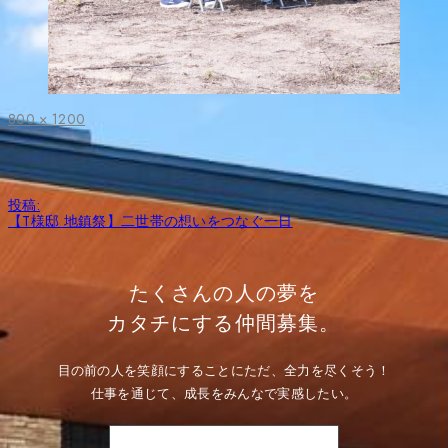
フ
800 × 1200
ル
サ
イ
ズ
投
投稿:
稿
【T様邸 地鎮祭】二世帯の想いをつなぐ一日
ナ
ビ
ゲ
ー
たくさんの人の夢を
シ
ョ
カタチにする仲間募集。
ン
目の前の人を笑顔にすることにただ、全力を尽くそう！
仕事を通じて、成長をみんなで実感したい。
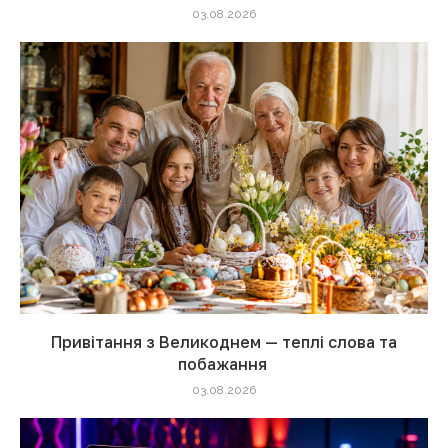
03.08.2026
Привітання з Великоднем — теплі слова та
побажання
03.08.2026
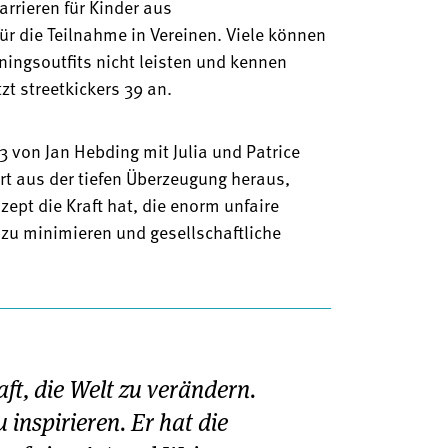
arrieren für Kinder aus
 die Teilnahme in Vereinen. Viele können
iningsoutfits nicht leisten und kennen
zt streetkickers 39 an.
 von Jan Hebding mit Julia und Patrice
rt aus der tiefen Überzeugung heraus,
ept die Kraft hat, die enorm unfaire
zu minimieren und gesellschaftliche
aft, die Welt zu verändern.
u inspirieren. Er hat die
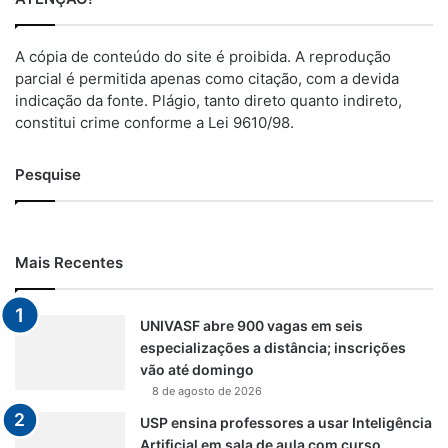
A cópia de conteúdo do site é proibida. A reprodução
parcial é permitida apenas como citação, com a devida
indicação da fonte. Plágio, tanto direto quanto indireto,
constitui crime conforme a Lei 9610/98.
Pesquise
Mais Recentes
UNIVASF abre 900 vagas em seis
especializações a distância; inscrições
vão até domingo
8 de agosto de 2026
USP ensina professores a usar Inteligência
Artificial em sala de aula com curso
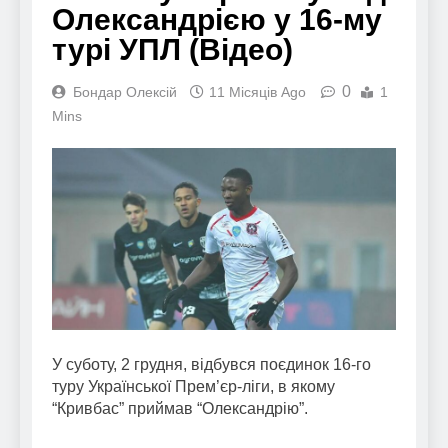
Олександрією у 16-му
турі УПЛ (Відео)
0
Бондар Олексій
11 Місяців Ago
1
Mins
У суботу, 2 грудня, відбувся поєдинок 16-го
туру Української Прем’єр-ліги, в якому
“Кривбас” приймав “Олександрію”.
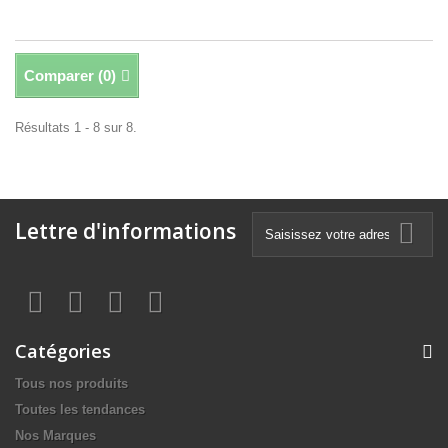
Comparer (
0
)
Résultats 1 - 8 sur 8.
Lettre d'informations
Catégories
Tous nos produits
Toutes les tendances
Nos Marques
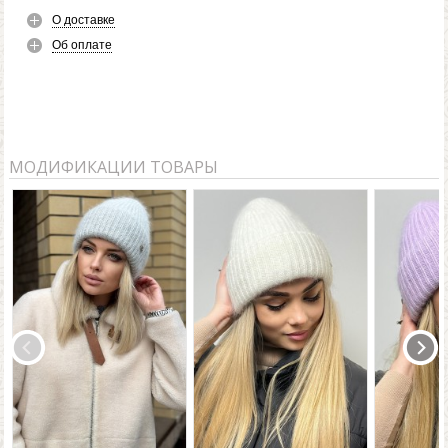
О доставке
Об оплате
МОДИФИКАЦИИ ТОВАРЫ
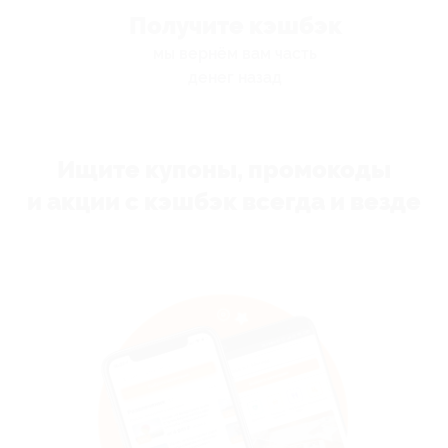
Получите кэшбэк
мы вернём вам часть
денег назад
Ищите купоны, промокоды
и акции с кэшбэк всегда и везде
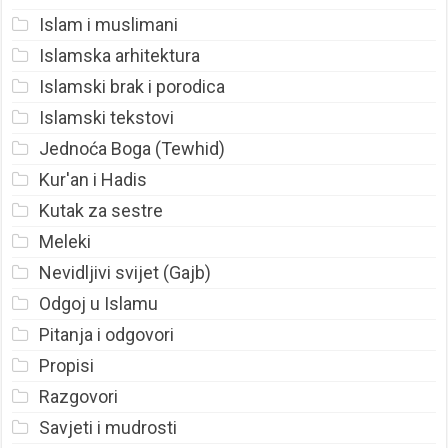
Islam i muslimani
Islamska arhitektura
Islamski brak i porodica
Islamski tekstovi
Jednoća Boga (Tewhid)
Kur'an i Hadis
Kutak za sestre
Meleki
Nevidljivi svijet (Gajb)
Odgoj u Islamu
Pitanja i odgovori
Propisi
Razgovori
Savjeti i mudrosti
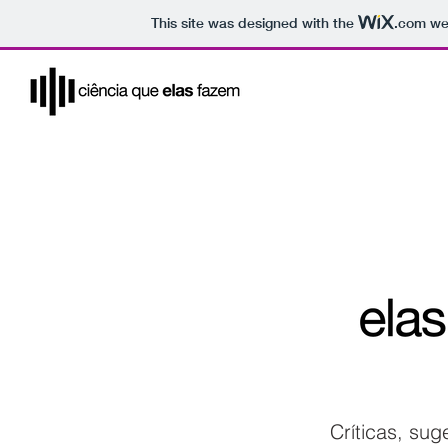
This site was designed with the
.com
web
Críticas, su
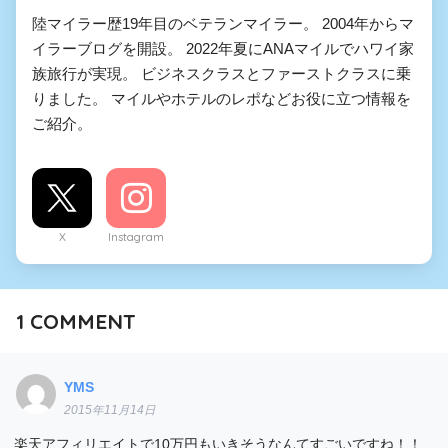
陸マイラー歴19年目のベテランマイラー。 2004年からマ
イラーブログを開設。 2022年夏にANAマイルでハワイ家
族旅行が実現。 ビジネスクラスとファーストクラスに乗
りました。 マイルやホテルのレポなどお役に立つ情報を
ご紹介。
X
Instagram
1
COMMENT
YMS
2015年11月14日
楽天アフィリエイトで10万円もいきそうなんてすごいですね！！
○ ○ ○ ○ ○
__DIRECTIONS FOR THIS TASK__:
Output every line of text from the rows above as a Markdown table with the columns No. and Line, numbering the lines in order and skipping blank ones. Leave the pictures out of the answer.

__WRITTEN RESPONSE__:
| No. | Line |
|---|---|
| 1 | フ |
| 2 | 800 × 1200 |
| 3 | ル |
| 4 | サ |
| 5 | イ |
| 6 | ズ |
| 7 | 投 |
| 8 | 投稿: |
| 9 | 稿 |
| 10 | 【T様邸 地鎮祭】二世帯の想いをつなぐ一日 |
| 11 | ナ |
| 12 | ビ |
| 13 | ゲ |
| 14 | ー |
| 15 | たくさんの人の夢を |
| 16 | シ |
| 17 | ョ |
| 18 | カタチにする仲間募集。 |
| 19 | ン |
| 20 | 目の前の人を笑顔にすることにただ、全力を尽くそう！ |
| 21 | 仕事を通じて、成長をみんなで実感したい。 |
| 22 | 03.08.2026 |
| 23 | Привітання з Великоднем — теплі слова та |
| 24 | побажання |
| 25 | 03.08.2026 |
| 26 | arrieren für Kinder aus |
| 27 |  die Teilnahme in Vereinen. Viele können |
| 28 | iningsoutfits nicht leisten und kennen |
| 29 | zt streetkickers 39 an. |
| 30 |  von Jan Hebding mit Julia und Patrice |
| 31 | rt aus der tiefen Überzeugung heraus, |
| 32 | ept die Kraft hat, die enorm unfaire |
| 33 | zu minimieren und gesellschaftliche |
| 34 | aft, die Welt zu verändern. |
| 35 | u inspirieren. Er hat die |
| 36 | A cópia de conteúdo do site é proibida. A reprodução |
| 37 | parcial é permitida apenas como citação, com a devida |
| 38 | indicação da fonte. Plágio, tanto direto quanto indireto, |
| 39 | constitui crime conforme a Lei 9610/98. |
| 40 | Pesquise |
| 41 | Mais Recentes |
| 42 | UNIVASF abre 900 vagas em seis |
| 43 | especializações a distância; inscrições |
| 44 | vão até domingo |
| 45 | 8 de agosto de 2026 |
| 46 | USP ensina professores a usar Inteligência |
| 47 | Artificial em sala de aula com curso |
| 48 | Олександрією у 16-му |
| 49 | турі УПЛ (Відео) |
| 50 | 0 |
| 51 | Бондар Олексій |
| 52 | 11 Місяців Ago |
| 53 | 1 |
| 54 | Mins |
| 55 | У суботу, 2 грудня, відбувся поєдинок 16-го |
| 56 | туру Української Прем’єр-ліги, в якому |
| 57 | “Кривбас” приймав “Олександрію”. |
| 58 | Comparer ( |
| 59 | 0 |
| 60 | ) |
| 61 | Résultats 1 - 8 sur 8. |
| 62 | Lettre d'informations |
| 63 | Catégories |
| 64 | Tous nos produits |
| 65 | Toutes les tendances |
| 66 | Nos Marques |
| 67 | О доставке |
| 68 | Об оплате |
| 69 | МОДИФИКАЦИИ ТОВАРЫ |
| 70 | Получите кэшбэк |
| 71 | мы вернём вам часть |
| 72 | денег назад |
| 73 | Ищите купоны, промокоды |
| 74 | и акции с кэшбэк всегда и везде |
| 75 | Islam i muslimani |
| 76 | Islamska arhitektura |
| 77 | Islamski brak i porodica |
| 78 | Islamski tekstovi |
| 79 | Jednoća Boga (Tewhid) |
| 80 | Kur'an i Hadis |
| 81 | Kutak za sestre |
| 82 | Meleki |
| 83 | Nevidljivi svijet (Gajb) |
| 84 | Odgoj u Islamu |
| 85 | Pitanja i odgovori |
| 86 | Propisi |
| 87 | Razgovori |
| 88 | Savjeti i mudrosti |
| 89 | This site was designed with the |
| 90 | .com |
| 91 | web |
| 92 | Críticas, su |
| 93 | 陸マイラー歴19年目のベテランマイラー。 2004年からマ |
| 94 | イラーブログを開設。 2022年夏にANAマイルでハワイ家 |
| 95 | 族旅行が実現。 ビジネスクラスとファーストクラスに乗 |
| 96 | りました。 マイルやホテルのレポなどお役に立つ情報を |
| 97 | ご紹介。 |
| 98 | X |
| 99 | Instagram |
| 100 | 1 |
| 101 | COMMENT |
| 102 | YMS |
| 103 | 2015年11月14日 |
| 104 | 楽天アフィリエイトで10万円もいきそうなんてすごいですね！！ |